[Dataset entries]
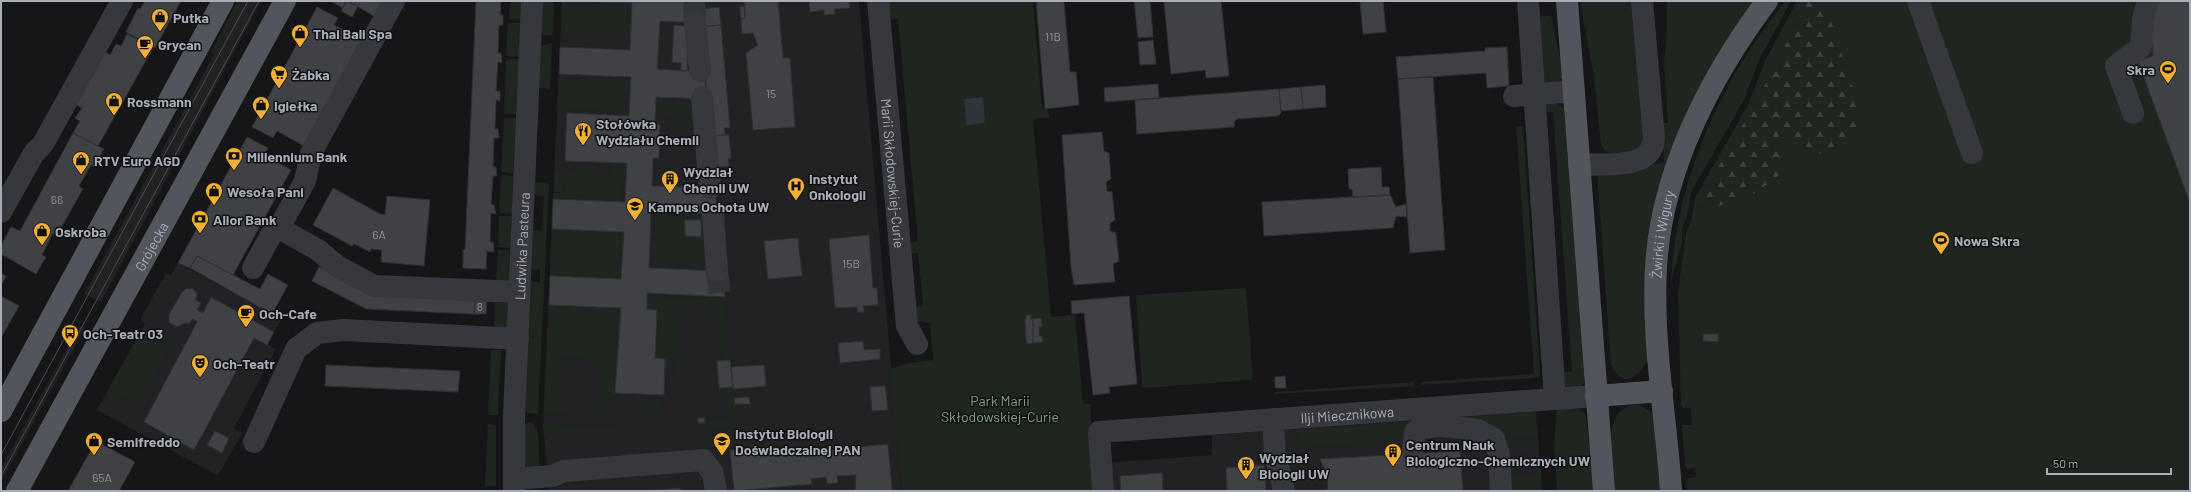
<svg xmlns="http://www.w3.org/2000/svg" width="2191" height="492" font-family="Barlow,sans-serif">
<style>
.built{fill:#222225}
.green{fill:#1e261f}
.forest{fill:url(#forest-firs)}
.water{fill:#2c353c}
.building{fill:#404145;stroke:#303034}
.lines{fill:none;stroke-linecap:round;stroke-linejoin:round}
.minor-tunnel{stroke:#333438;stroke-width:22;stroke-dasharray:22 11;stroke-linecap:butt}
.minor{stroke:#37383d;stroke-width:22}
.major{stroke:#53555c;stroke-width:22}
.tram{stroke:#4a4c52;stroke-width:1}
.labels{text-anchor:middle;dominant-baseline:central;stroke-width:3;stroke-linejoin:round;paint-order:stroke}
.number-label{font-size:12px;fill:#8e929b}
.poi-label{font-size:14px;font-weight:bold;fill:#a8adb8;stroke:#111113;text-anchor:start}
.street-label{font-size:14px;fill:#a8adb8;stroke:#111113}
.park-label{font-size:14px;fill:#7fa381;stroke:#111113}
</style>
<defs>
<pattern id="forest-firs" width="22" height="20" patternUnits="userSpaceOnUse"><rect width="22" height="20" fill="#1e261f"/><path d="M5 1l3.5 6h-7zM16 11l3.5 6h-7z" fill="#3c433d"/></pattern>
</defs>
<rect width="100%" height="100%" fill="#161618"/>
<path class="built" d="M243,1H261L101,302L84,294Z
M562,1H859L902,491H549L543,424Z
M178,263L282,319L267,344L276,349L234,428L242,433L218,476L97,410L145,324L141,321V318L166,273L171,275Z
M79,326L85,328L1,482V468Z
M1536,412L1542,491H1092L1090,464L1212,455V435Z"/>
<path class="green" d="M237,1H243L214,54L211,53Z
M510,1H522L521,20L509,19Z
M542,1H554L553,35H541Z
M886,1H1033L1042,109L1048,108L1049,118L1033,119L1051,317L1075,315L1083,404H1090L1094,464H1090L1092,491H902L890,369L909,363L933,360L930,323L917,321L913,307L923,306L918,253L908,254L907,243L918,242L898,19H887Z
M1580,1H1637L1644,141L1638,151C1625,152 1607,159 1601,145L1594,77Z
M1667,1H1756L1691,108L1648,360C1637,379 1623,389 1611,365L1597,172L1602,169L1664,163L1662,123H1668L1664,64L1667,26Z
M1786,1H1791L1759,60L1744,100L1691,192L1687,217L1682,229V242L1671,282C1675,182 1722,77 1786,1Z
M1797,1H2190V491H1687L1686,481L1688,478L1696,477L1695,468L1687,469L1685,466L1682,425H1692L1691,408H1683L1681,405L1678,294L1686,233L1692,218L1695,198L1749,103L1765,61Z
M562,5L628,7L627,34L561,32Z
M1536,16H1551L1562,68V78L1557,83H1544Z
M508,23H520L519,57L506,56Z
M552,43L550,89L538,88L540,46Z
M506,59H519L516,114H504Z
M559,77L626,80L624,111L567,109L568,106H557Z
M660,101L696,102L694,124L688,126H677V116L659,117Z
M1556,102L1564,109L1585,381L1581,387H1565L1560,373L1572,371L1553,112H1541L1543,104Z
M504,118H516L513,173L501,172Z
M1523,126L1540,375L1538,377L1532,378L1421,385L1422,382L1534,374L1516,127Z
M612,163H627L626,179H622L621,202L578,200V196L566,195L567,173L574,171L577,165L601,167V180L611,181Z
M555,168L564,173L563,195H560L559,200L554,199Z
M501,175L513,176L512,214L499,213Z
M535,182L547,183L549,185L538,414L528,413L524,410L530,282H540V270L531,269L533,230L542,231L544,196L534,195Z
M499,216H512L510,248L498,247Z
M654,216L704,218L709,267L652,264Z
M552,229L619,232L617,279L550,276Z
M498,250H510L509,283H496Z
M1246,288L1253,380L1142,388L1136,295Z
M651,297L713,301V297H724L730,360L722,361L716,307L678,305L681,379H676L674,361L665,360V356L657,355L659,308L650,306Z
M495,302L508,303L507,335H494Z
M549,305H554L555,309L561,310V306L618,308L616,370H612L611,378H615L614,396L663,399L662,412L653,414L651,402L602,403L601,410L598,415H589L585,408L597,409L600,359L562,357L559,407H572V409L566,414L544,412Z
M145,324L174,339L138,405L108,390Z
M491,350H501L498,415H488Z
M1414,382L1415,386L1275,394V392Z
M733,387L737,427L544,435L543,424L586,429L707,426L708,421L728,420L725,388Z
M1632,405H1640L1654,414L1663,491H1614C1612,467 1601,412 1632,405Z
M1557,407H1577L1586,415L1594,491H1557L1554,448Z
M1536,412L1542,491H1508L1509,463L1513,461L1514,476H1537L1534,437L1511,435L1512,448L1439,418Z
M1428,421L1406,439L1299,447L1298,434L1280,435V432Z
M530,422L533,423L538,434L540,470H524V424Z
M488,424L496,425V486H485Z"/>
<path class="forest" d="M1808,1H1815L1829,15L1857,100L1856,129L1843,146L1812,156C1801,152 1797,143 1788,140L1783,145L1782,173L1755,193L1716,207L1698,202L1760,95Z"/>
<path class="water" d="M983,97L985,123L966,125L964,99Z"/>
<path class="building" d="M145,1H181L155,48L126,32L138,8L140,9Z
M330,1H346L343,8Z
M346,1L358,6L352,17L341,11Z
M348,1H382L374,16Z
M476,1H501L500,15H503V25H499L498,53H501L502,63L498,62L496,91H500V101L496,100L495,129H498L499,138H494L493,167H496L497,176H493L491,204L494,205L496,214L491,213L490,242H493L494,252L487,251L486,269L463,268V250H465Z
M572,1H699L701,23L660,21L657,69L705,72L707,99L656,97L655,124L660,125L659,152V158H653L652,186L715,188L717,214L651,211L649,268L722,271L725,297L647,293V309L657,310L655,358L665,359L664,395L615,393L621,308L549,305L550,276L621,279L624,232L552,229L553,199L625,202L627,163L565,161L566,134L567,113L629,116L631,77L559,74L560,47L630,50L632,3Z
M744,1H778L783,57L782,58H790L795,127L753,130L746,53L758,45L753,33L742,34L741,19L745,18Z
M809,1H849L850,8L835,9V14L824,15V10L810,12Z
M1036,1H1064L1070,72H1076L1079,105L1045,109Z
M1134,1H1150L1153,37L1138,38Z
M1164,1H1221L1229,76L1206,78L1205,70L1171,74Z
M1360,1H1383L1386,32L1363,34Z
M2156,1H2190V203L2138,61L2153,56L2151,31Z
M744,6L745,18L741,19L740,7Z
M317,7L338,18L334,25L362,40L304,146L277,131L273,138L252,127Z
M719,7L721,25L701,27L700,9Z
M674,25L689,26L687,71H681V63L672,62Z
M721,25L730,128H724L725,135L712,136L710,129L701,27Z
M127,34L153,48L98,146L73,133L80,121L75,118L82,108L73,103L102,50L110,55L116,44L121,46Z
M1153,40L1156,64L1140,65L1138,42Z
M1507,47L1509,86L1487,88L1486,73L1398,79L1396,57L1485,51V48Z
M1433,77L1445,250L1410,253L1398,79Z
M1158,84L1159,98L1105,102L1104,88Z
M1325,85L1326,107L1303,109L1301,87Z
M1301,87L1303,109L1281,111L1279,89Z
M1279,89L1281,113L1278,116L1237,119L1234,122V127L1137,134L1135,100Z
M1102,132L1104,151L1109,153L1111,179L1106,182L1107,191L1112,192L1115,220L1110,223V231L1116,233L1119,261L1113,264L1115,282L1074,285L1071,267L1062,135Z
M73,133L104,149L94,167L91,165L79,186L83,189L57,235L53,233L42,255L46,257L36,274L1,254V246L11,227L20,231Z
M725,135H729L731,158H728L729,166L715,167L712,136Z
M247,137L268,148L264,155L291,170L233,275L197,256L190,268L178,263Z
M1381,167L1382,187H1389L1390,195L1353,197L1352,189H1349L1348,169Z
M333,188L380,214L385,215L387,196L430,200L424,266L381,262L382,250L371,249L370,252L354,244L352,246L313,225Z
M1390,195L1396,207L1406,204L1407,217L1396,216L1393,228L1264,236L1262,202Z
M685,220H701V237L685,236Z
M869,235L873,288H877L878,305L863,306L864,312H858L857,307L835,308L829,239Z
M798,238L802,276L768,279L764,241Z
M197,256L260,289L268,274L288,285L272,314L190,268Z
M319,267L370,294L475,298L474,314L366,309L312,281Z
M1,273L6,276L2,284L1,283Z
M187,288L193,289L197,294L196,300L201,303L197,310L203,313L211,297L274,332L267,345L254,338L194,450L144,422L197,322L193,319L189,324L185,323L177,327L169,322V315L182,292Z
M1,296L19,306L1,338Z
M1129,296L1137,384L1109,387L1110,393L1093,395L1084,313L1072,314L1071,301Z
M475,298L487,299L486,314H474Z
M1026,315H1031V319H1033V343L1028,344L1026,340L1025,319H1026Z
M1041,318L1042,326L1039,327V336H1042L1043,342L1033,343V319Z
M1703,334H1718V342L1703,341Z
M863,341L864,350L880,349V359L840,363L838,343Z
M730,360L733,387L719,388L717,361Z
M326,365L460,371L458,392L325,386Z
M764,365L766,386L733,389L731,367Z
M1285,376L1286,388H1275V377Z
M885,386L888,410L872,411L870,387Z
M749,397L750,404H735L734,398Z
M698,418H705V423H698Z
M215,431L229,438L222,453L207,445Z
M96,441L135,462L119,491H68Z
M888,444L892,491H855L856,475L837,476L838,483L827,484L826,477L811,479L812,484L734,491L730,450L773,446L774,456Z
M1460,451L1463,491H1328L1327,475L1320,459Z
M1264,465L1266,491H1227L1226,468Z
M1162,473L1163,491H1121L1120,476Z
M680,488L681,491H644Z"/>
<g class="lines">
<path class="minor-tunnel" d="M694,1L695,22
M717,271L720,297"/>
<g class="minor">
<path d="M394,1L311,153L305,181L279,228L318,250L337,266L374,286L519,292"/>
<path id="s1" d="M878,1L907,326L917,344"/>
<path d="M1528,1L1555,399"/>
<path d="M1918,1L1972,153"/>
<path d="M695,22L700,71"/>
<path d="M1514,96L1574,91"/>
<path d="M702,98L710,188"/>
<path d="M2133,113L2116,66L2141,47L2143,18L2148,1"/>
<path d="M1579,165C1603,163 1653,171 1654,138L1642,1"/>
<path d="M1,212L34,153L43,144L122,1"/>
<path d="M713,214L717,271"/>
<path d="M253,268L271,235L279,228"/>
<path d="M1433,408L1434,418L1437,425L1478,430L1494,439L1499,454L1501,491"/>
<path d="M1273,419L1275,454L1284,491"/>
<path d="M254,442L296,349L317,333L343,330L518,339"/>
<path d="M1413,452L1415,432L1420,428L1440,426"/>
<path d="M514,479L553,476L564,471L703,460L713,473L716,491"/>
<path id="s2" d="M514,491V416L532,1"/>
<path id="s3" d="M1103,491L1099,432L1596,396"/>
</g>
<g class="major">
<path d="M1567,1L1604,491"/>
<path d="M1596,396L1662,391"/>
<path d="M1,411L223,1"/>
<path id="s4" d="M17,491L285,1"/>
<path id="s5" d="M1671,491C1666,417 1652,343 1656,268C1661,172 1710,77 1767,1"/>
</g>
<path class="tram" d="M1,455L248,1
M1,476L259,1"/>
</g>
<defs>
<symbol id="shop-pin" viewBox="-11 -11 22 30"><path d="M0 17L-7.5 6A9.5 9.5 0 1 1 7.5 6Z" fill="#f2b134" stroke="#111113"/><path d="M-5-2.5h2.3a2.7 3.5 0 0 1 5.4 0H5L5.5 6h-11ZM-1.5-2.5h3a1.5 2.3 0 0 0-3 0Z" fill="#111"/></symbol>
<symbol id="cafe-pin" viewBox="-11 -11 22 30"><path d="M0 17L-7.5 6A9.5 9.5 0 1 1 7.5 6Z" fill="#f2b134" stroke="#111113"/><path d="M-5.5-4.5H6V0H3Q3 3.5 0 3.5H-2.5Q-5.5 3.5-5.5 0ZM3-3.2v2h1.7v-2ZM-6 4.5H4V6H-6Z" fill="#111"/></symbol>
<symbol id="stadium-pin" viewBox="-11 -11 22 30"><path d="M0 17L-7.5 6A9.5 9.5 0 1 1 7.5 6Z" fill="#f2b134" stroke="#111113"/><path d="M0-5a6.5 5 0 1 0 0 10a6.5 5 0 1 0 0-10ZM-3.5-1.8h7v3.6h-7Z" fill="#111"/></symbol>
<symbol id="supermarket-pin" viewBox="-11 -11 22 30"><path d="M0 17L-7.5 6A9.5 9.5 0 1 1 7.5 6Z" fill="#f2b134" stroke="#111113"/><path d="M-6-5.5h2.5l.6 2H6L4.5 2H-2.5L-4.4-4H-6ZM-1.5 3.2a1.3 1.3 0 1 0 .1 0ZM3 3.2a1.3 1.3 0 1 0 .1 0Z" fill="#111"/></symbol>
<symbol id="restaurant-pin" viewBox="-11 -11 22 30"><path d="M0 17L-7.5 6A9.5 9.5 0 1 1 7.5 6Z" fill="#f2b134" stroke="#111113"/><path d="M-5-6h1v4h1v-4h1v4h1v-4h1v5L-1.5 .5V6h-2V.5L-5-1ZM5-6V6H3V1.5H1.5Q1.5-4 5-6Z" fill="#111"/></symbol>
<symbol id="bank-pin" viewBox="-11 -11 22 30"><path d="M0 17L-7.5 6A9.5 9.5 0 1 1 7.5 6Z" fill="#f2b134" stroke="#111113"/><path d="M-6-4H6V4H-6ZM0-2.3a2.3 2.3 0 1 0 0 4.6a2.3 2.3 0 1 0 0-4.6Z" fill="#111"/></symbol>
<symbol id="building-pin" viewBox="-11 -11 22 30"><path d="M0 17L-7.5 6A9.5 9.5 0 1 1 7.5 6Z" fill="#f2b134" stroke="#111113"/><path d="M-4-6H4V6H1V3H-1V6H-4ZM-2.5-4.3h1.7v1.8h-1.7ZM.8-4.3h1.7v1.8H.8ZM-2.5-1h1.7V.8h-1.7ZM.8-1h1.7V.8H.8Z" fill="#111"/></symbol>
<symbol id="hospital-pin" viewBox="-11 -11 22 30"><path d="M0 17L-7.5 6A9.5 9.5 0 1 1 7.5 6Z" fill="#f2b134" stroke="#111113"/><path d="M-5-5h3v3.5h4V-5h3V5h-3V1.5h-4V5h-3Z" fill="#111"/></symbol>
<symbol id="university-pin" viewBox="-11 -11 22 30"><path d="M0 17L-7.5 6A9.5 9.5 0 1 1 7.5 6Z" fill="#f2b134" stroke="#111113"/><path d="M0-5L7-2L0 1L-7-2ZM-4 1L0 2.5L4 1V4Q0 6-4 4Z" fill="#111"/></symbol>
<symbol id="bus-pin" viewBox="-11 -11 22 30"><path d="M0 17L-7.5 6A9.5 9.5 0 1 1 7.5 6Z" fill="#f2b134" stroke="#111113"/><path d="M-5-6H5V4H4V6H2V4H-2V6H-4V4H-5ZM-3.5-4V0h7V-4ZM-3.5 1.2v1.5H-2V1.2ZM2 1.2v1.5H3.5V1.2Z" fill="#111"/></symbol>
<symbol id="theatre-pin" viewBox="-11 -11 22 30"><path d="M0 17L-7.5 6A9.5 9.5 0 1 1 7.5 6Z" fill="#f2b134" stroke="#111113"/><path d="M-5-5.5Q0-4 5-5.5V0Q5 5 0 6Q-5 5-5 0ZM-3.3-2.5H-1v1.5H-3.3ZM1-2.5H3.3v1.5H1ZM-2.8 1Q0 5.5 2.8 1Z" fill="#111"/></symbol>
</defs>
<g fill-rule="evenodd">
<use href="#shop-pin" x="150" y="7" width="20" height="27"/>
<use href="#shop-pin" x="290" y="23" width="20" height="27"/>
<use href="#cafe-pin" x="135" y="34" width="20" height="27"/>
<use href="#stadium-pin" x="2158" y="59" width="20" height="27"/>
<use href="#supermarket-pin" x="269" y="64" width="20" height="27"/>
<use href="#shop-pin" x="104" y="91" width="20" height="27"/>
<use href="#shop-pin" x="251" y="95" width="20" height="27"/>
<use href="#restaurant-pin" x="573" y="121" width="20" height="27"/>
<use href="#bank-pin" x="224" y="146" width="20" height="27"/>
<use href="#shop-pin" x="71" y="150" width="20" height="27"/>
<use href="#building-pin" x="660" y="169" width="20" height="27"/>
<use href="#hospital-pin" x="786" y="176" width="20" height="27"/>
<use href="#shop-pin" x="204" y="181" width="20" height="27"/>
<use href="#university-pin" x="625" y="196" width="20" height="27"/>
<use href="#bank-pin" x="190" y="209" width="20" height="27"/>
<use href="#shop-pin" x="32" y="221" width="20" height="27"/>
<use href="#stadium-pin" x="1931" y="230" width="20" height="27"/>
<use href="#cafe-pin" x="236" y="303" width="20" height="27"/>
<use href="#bus-pin" x="60" y="323" width="20" height="27"/>
<use href="#theatre-pin" x="190" y="353" width="20" height="27"/>
<use href="#shop-pin" x="84" y="431" width="20" height="27"/>
<use href="#university-pin" x="712" y="431" width="20" height="27"/>
<use href="#building-pin" x="1383" y="442" width="20" height="27"/>
<use href="#building-pin" x="1236" y="455" width="20" height="27"/>
</g>
<g class="labels">
<g class="number-label">
<text x="1053" y="36">11B</text>
<text x="771" y="93">15</text>
<text x="57" y="199">66</text>
<text x="379" y="234">6A</text>
<text x="851" y="263">15B</text>
<text x="480" y="306">8</text>
<text x="102" y="477">65A</text>
</g>
<g class="poi-label">
<text x="173" y="17">Putka</text>
<text x="313" y="33">Thai Bali Spa</text>
<text x="158" y="44">Grycan</text>
<text x="2155" y="69" text-anchor="end">Skra</text>
<text x="292" y="74">Żabka</text>
<text x="127" y="101">Rossmann</text>
<text x="274" y="105">Igiełka</text>
<text x="596" y="123">Stołówka<tspan x="596" dy="16">Wydziału Chemii</tspan></text>
<text x="247" y="156">Millennium Bank</text>
<text x="94" y="160">RTV Euro AGD</text>
<text x="683" y="171">Wydział<tspan x="683" dy="16">Chemii UW</tspan></text>
<text x="809" y="178">Instytut<tspan x="809" dy="16">Onkologii</tspan></text>
<text x="227" y="191">Wesoła Pani</text>
<text x="648" y="206">Kampus Ochota UW</text>
<text x="213" y="219">Alior Bank</text>
<text x="55" y="231">Oskroba</text>
<text x="1954" y="240">Nowa Skra</text>
<text x="259" y="313">Och-Cafe</text>
<text x="83" y="333">Och-Teatr 03</text>
<text x="213" y="363">Och-Teatr</text>
<text x="735" y="433">Instytut Biologii<tspan x="735" dy="16">Doświadczalnej PAN</tspan></text>
<text x="107" y="441">Semifreddo</text>
<text x="1406" y="444">Centrum Nauk<tspan x="1406" dy="16">Biologiczno-Chemicznych UW</tspan></text>
<text x="1259" y="457">Wydział<tspan x="1259" dy="16">Biologii UW</tspan></text>
</g>
<g class="street-label">
<text stroke="none"><textPath href="#s1" startOffset="173">Marii Skłodowskiej-Curie</textPath></text>
<text stroke="none"><textPath href="#s5" startOffset="258">Żwirki i Wigury</textPath></text>
<text stroke="none"><textPath href="#s4" startOffset="279">Grójecka</textPath></text>
<text stroke="none"><textPath href="#s2" startOffset="245">Ludwika Pasteura</textPath></text>
<text stroke="none"><textPath href="#s3" startOffset="308">Ilji Miecznikowa</textPath></text>
</g>
<g class="park-label">
<text x="1000" y="400">Park Marii<tspan x="1000" dy="16">Skłodowskiej-Curie</tspan></text>
</g>
</g>
<rect width="2191" height="492" fill="none" stroke="#a8adb8" stroke-width="4"/>
<path d="M2047 468v6h124v-6" fill="none" stroke="#a8adb8" stroke-width="2"/>
<text x="2053" y="468" font-size="12" fill="#a8adb8" stroke="#111113" stroke-width="3" paint-order="stroke">50 m</text>
</svg>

Task details: For the records above, state the count of lines where "none" appears, without any other text.

Answer for the task: 8